Resolutions of the Board of Directors of Network Appliance, Inc., a Delaware Corporation

Merger with NetApp NC Corporation.

WHEREAS: The Company owns 100% of the outstanding capital stock of NetApp NC Corporation, a corporation organized and existing under the laws of the State of Delaware (“Merger Sub”).

WHEREAS: The Board desires that Merger Sub merge with and into the Company and that the Company possess itself of all the estate, property, rights, privileges and franchises of Merger Sub.

NOW, THEREFORE, BE IT RESOLVED: That the Board hereby authorizes the merger of Merger Sub with and into the Company, with the Company continuing as the surviving corporation (the “Merger”).

RESOLVED FURTHER: That upon the effective date of the Merger, the name of the Company shall be changed from “Network Appliance, Inc.” to “NetApp, Inc.” pursuant to Section 253(b) of the Delaware General Corporation Law.

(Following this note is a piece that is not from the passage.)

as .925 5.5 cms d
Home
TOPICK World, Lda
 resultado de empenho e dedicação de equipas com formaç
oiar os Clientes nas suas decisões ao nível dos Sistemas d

RESOLVED FURTHER: That upon the effective date of the Merger, the Company shall assume any and all assets, obligations and liabilities of Merger Sub pursuant to Section 253 of the Delaware General Corporation Law.

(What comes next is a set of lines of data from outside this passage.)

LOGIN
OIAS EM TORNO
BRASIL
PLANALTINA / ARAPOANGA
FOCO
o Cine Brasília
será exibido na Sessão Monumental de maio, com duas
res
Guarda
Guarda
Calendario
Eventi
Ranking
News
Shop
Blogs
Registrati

RESOLVED FURTHER: That each outstanding share of capital stock of Merger Sub will be canceled and extinguished upon the effectiveness of the Merger, and no consideration shall be issued in exchange therefor.

RESOLVED FURTHER: That the officers of the Company be and hereby are directed to make and execute a Certificate of Ownership and Merger setting forth a copy of the resolution to merge Merger Sub with and into the Company and assume Merger Sub’s liabilities and obligations, and the date of adoption thereof, and to file the same in the office of the Secretary of State of the State of Delaware.

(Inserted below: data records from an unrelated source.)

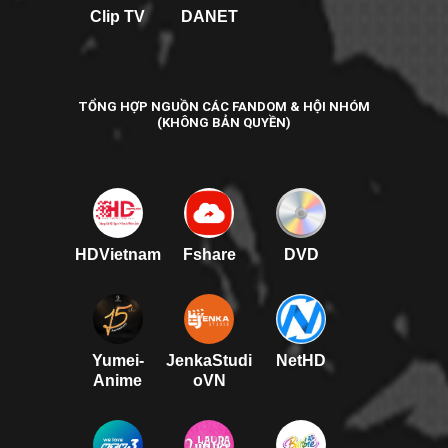
Clip TV
DANET
TỔNG HỢP NGUỒN CÁC FANDOM & HỘI NHÓM
(KHÔNG BẢN QUYỀN)
HDVietnam
Fshare
DVD
Yumei-
JenkaStudi
NetHD
Anime
oVN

RESOLVED FURTHER: That the Merger of Merger Sub with and into the Company shall become effective upon the filing of the Certificate of Ownership and Merger with the Secretary of State of the State of Delaware as provided for therein.

RESOLVED FURTHER: That the Certificate of Ownership and Merger in the form attached hereto as Exhibit A be and hereby is approved and adopted in all respects.

RESOLVED FURTHER: That upon the effective time of the Merger, the Amended and Restated Certificate of Incorporation of the Company (“Certificate of Incorporation”) in effect immediately prior to the effectiveness of the Merger shall continue to be the Certificate of Incorporation of the Company; provided, however, that the amendment to Article 1 of said Certificate of Incorporation as is effected by the merger is as follows: “The name of this corporation is NetApp, Inc.”.

RESOLVED FURTHER: That upon the effective time of the Merger, the directors and officers of the Company, as constituted immediately prior to the effectiveness of the Merger, shall continue to be the directors and officers of the Company.

RESOLVED FURTHER: That each stock certificate evidencing the ownership of each share of Common Stock of the Company issued and outstanding immediately prior to the effective time of the merger shall continue to evidence ownership of the shares of the Company.

RESOLVED FURTHER: That each stock certificate evidencing the ownership of Common Stock of Company issued anytime after the effective time of the merger shall be in the form of the stock certificate to be approved by the appropriate officers of the Company.

RESOLVED FURTHER: That the Board hereby authorizes, directs and empowers the appropriate officers of the Company, and each of them, for and on behalf of the Company, to take any and all such actions, and prepare, execute and deliver any and all such documents, including filing of the Certificate of Ownership and Merger, as may be necessary or advisable to carry out the foregoing resolutions, and hereby ratifies and confirms any and all actions taken heretofore to accomplish such purposes.